WHAT TO WORK ON
Decide whether each statement agrees with the espresso forum thread, answering yes or no and quoting the deciding words of the thread.
1. The grinder in use has a doser.
2. The basket is filled by weight.
3. According to a reply, even a doserless grinder holds back some coffee after each dose.

==== DOCUMENT EXCERPT

# coffee "flow rate" question



## bjj22 (Mar 9, 2013)

Hello. This is my first post. I have a question about our Silvia which has been troubling me for a while. Essentially, when we make 2 espressos in quick succession, the second espresso consistently seems to take longer to make. Eg with the basket filled to the same height (post-tamping), if the first shot took 20s to produce, the second could easily take 30s+. Alternatively, we need to put fewer grounds in the basket in order to make the same amount of espresso in the same time. Does anyone know if a) this is normal, and b) what is the explanation?

We use a variety of different beans, often from square mile, usually fairly sweet.

Rancilio rocky grinder, ground quite fine

Double basket, filled by eye (not by weight)

Basket cleaned either with water or with brush between shots - doesn't seem to make any difference.

I occasionally wonder if there are somehow more grounds in the 2nd espresso even though it looks the same. I could easily be imagining it but when engaging the basket to the espresso machine, the second one sometimes seems to require more force. I suppose weighing the grounds might answer this question.

Would be good to get other opinions on this.

Many thanks.


----------



## Glenn (Jun 14, 2008)

Its entirely possible that there are more grounds in the second dose if you had cleaned out your grinder previously.

If your grinder retains grinds then this will be the issue, as these will be ejected when you next dose


----------



## bjj22 (Mar 9, 2013)

Hi Glenn, thanks for your reply. Not sure I totally understand though. The grinder dispenses the grinds directly into the basket whilst pressing the button, and release the button it stops, ie it doesn't dispense a pre programmed amount. We don't clean the grinder out regularly, should we be?



Glenn said:


> Its entirely possible that there are more grounds in the second dose if you had cleaned out your grinder previously.
> 
> If your grinder retains grinds then this will be the issue, as these will be ejected when you next dose


----------



## bjj22 (Mar 9, 2013)

PS I realise I should've pointed out our grinder doesn't have a "doser" ie it is this one http://www.amazon.com/Rancilio-Rocky-Doserless-Coffee-Grinder/dp/B000AYWU9K/ref=sr_1_1?s=home-garden&ie=UTF8&qid=1362845057&sr=1-1&keywords=rancilio+rocky not this one http://www.amazon.com/Rancilio-ROCKY-Burr-Grinder-Doser/dp/B0007XY7MM/ref=sr_1_2?s=home-garden&ie=UTF8&qid=1362845057&sr=1-2&keywords=rancilio+rocky


----------



## Glenn (Jun 14, 2008)

Yes, you should clean your grinder out regularly as even with a doserless, grinders retain a gram or 2 of coffee after each dose.

Try giving it a clean then weighing beans in, and coffee out. The difference in weight will be the grind retention


----------



## bjj22 (Mar 9, 2013)

Thanks glenn. I'll give it a try. It feels to me like it shouldn't be the grinder though as I fill the basket by eye - for example up to the line (post-tamping). Whilst there may well be grounds retained in the grinder, surely I will be compensating by visually adjusting the amount of grounds I dispense? Obviously I won't be spot on each time, but this should be a random error - whereas in this case, the second shot consistently takes longer for the same amount of coffee to be produced, implying a systematic error..

========
==== DATA PROVIDED

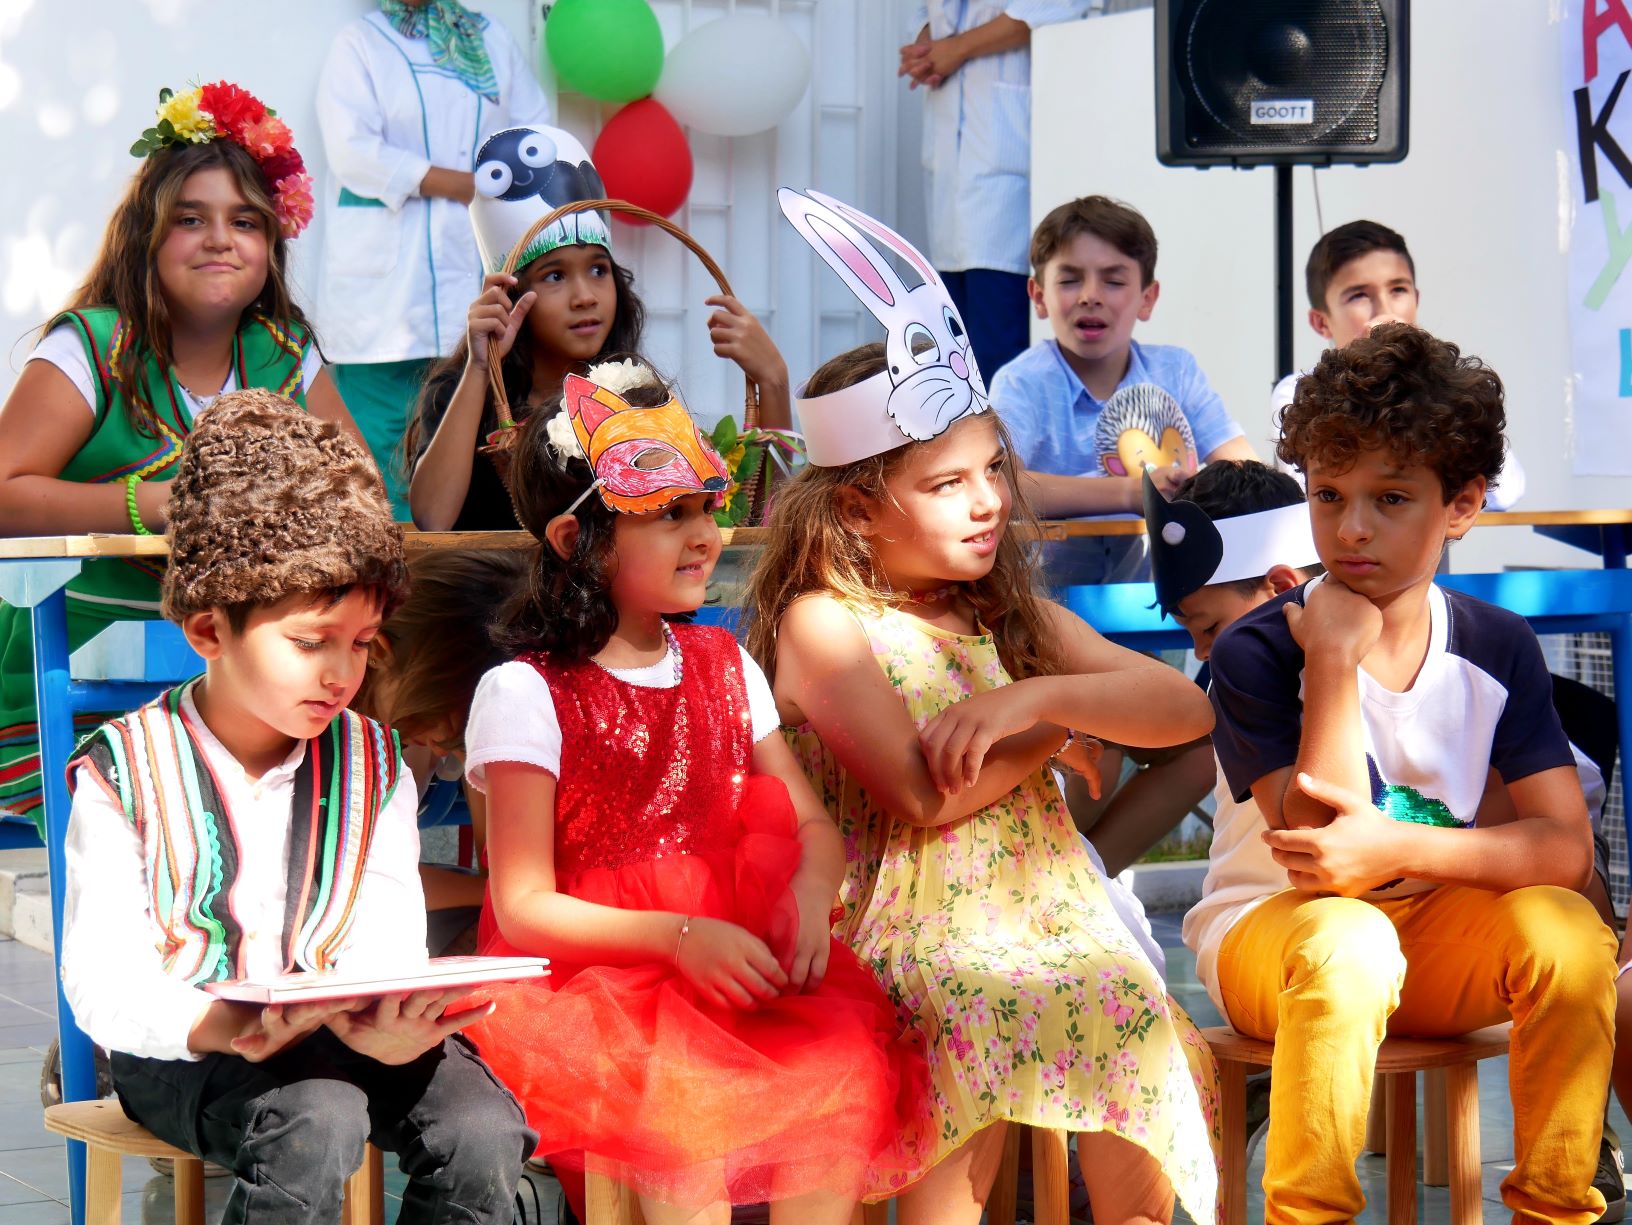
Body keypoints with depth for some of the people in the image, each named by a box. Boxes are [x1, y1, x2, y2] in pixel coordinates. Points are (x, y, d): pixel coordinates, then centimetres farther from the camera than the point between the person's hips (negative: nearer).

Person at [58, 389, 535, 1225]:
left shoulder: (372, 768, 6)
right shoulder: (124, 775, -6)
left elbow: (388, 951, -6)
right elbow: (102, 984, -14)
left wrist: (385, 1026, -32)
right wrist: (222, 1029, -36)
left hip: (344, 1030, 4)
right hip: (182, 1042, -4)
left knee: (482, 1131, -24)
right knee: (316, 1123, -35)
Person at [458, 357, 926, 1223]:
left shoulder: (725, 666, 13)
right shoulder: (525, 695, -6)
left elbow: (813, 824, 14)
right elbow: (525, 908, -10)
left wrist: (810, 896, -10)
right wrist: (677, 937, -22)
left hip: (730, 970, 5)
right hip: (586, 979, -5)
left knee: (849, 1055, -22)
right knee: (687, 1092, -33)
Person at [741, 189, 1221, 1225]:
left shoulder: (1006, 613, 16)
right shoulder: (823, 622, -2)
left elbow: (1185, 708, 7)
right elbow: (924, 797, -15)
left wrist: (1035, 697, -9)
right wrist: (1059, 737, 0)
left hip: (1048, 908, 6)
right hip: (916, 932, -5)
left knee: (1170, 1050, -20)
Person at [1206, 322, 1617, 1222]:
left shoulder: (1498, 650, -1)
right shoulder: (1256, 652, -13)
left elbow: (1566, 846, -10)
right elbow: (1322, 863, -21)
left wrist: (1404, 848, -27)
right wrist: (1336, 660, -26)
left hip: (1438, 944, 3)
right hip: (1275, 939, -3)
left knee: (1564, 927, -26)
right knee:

========
==== DATA PROVIDED

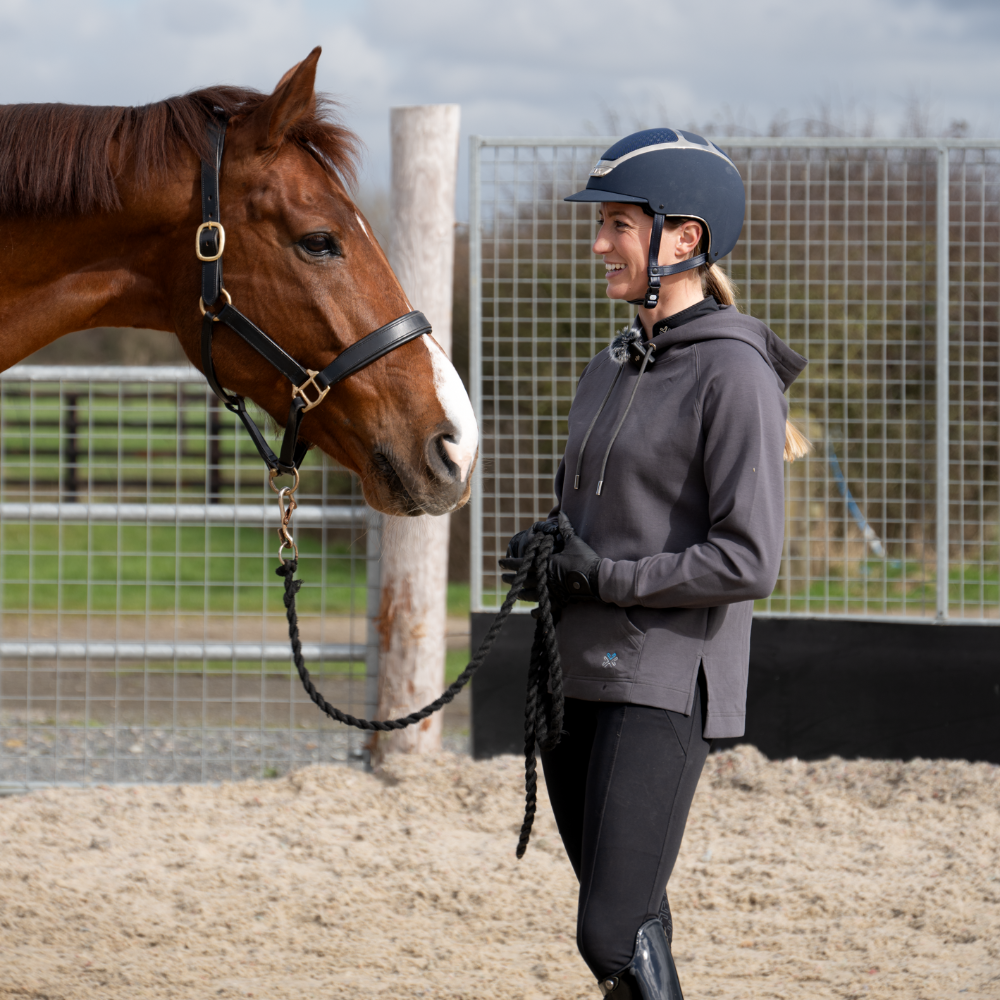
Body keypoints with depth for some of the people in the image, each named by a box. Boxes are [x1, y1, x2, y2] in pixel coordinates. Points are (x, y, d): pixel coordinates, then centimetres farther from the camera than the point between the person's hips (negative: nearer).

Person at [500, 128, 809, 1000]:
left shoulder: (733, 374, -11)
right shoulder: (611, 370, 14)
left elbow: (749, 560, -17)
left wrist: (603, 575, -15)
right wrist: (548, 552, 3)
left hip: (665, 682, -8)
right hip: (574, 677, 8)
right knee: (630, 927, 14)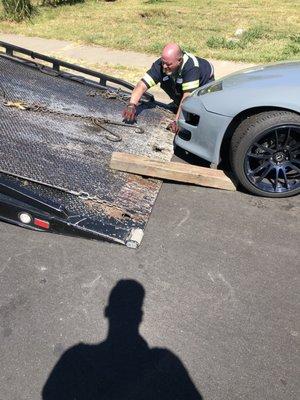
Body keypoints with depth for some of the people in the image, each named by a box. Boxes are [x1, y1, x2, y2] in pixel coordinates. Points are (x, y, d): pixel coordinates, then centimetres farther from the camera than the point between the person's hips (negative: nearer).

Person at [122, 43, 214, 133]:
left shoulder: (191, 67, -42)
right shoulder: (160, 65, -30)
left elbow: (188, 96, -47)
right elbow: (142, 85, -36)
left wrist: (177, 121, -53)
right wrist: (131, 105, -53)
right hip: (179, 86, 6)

========

EXERCISE SOLUTION
1. No: "our grinder doesn't have a "doser""
2. No: "Double basket, filled by eye (not by weight)"
3. Yes: "even with a doserless, grinders retain a gram or 2 of coffee after each dose"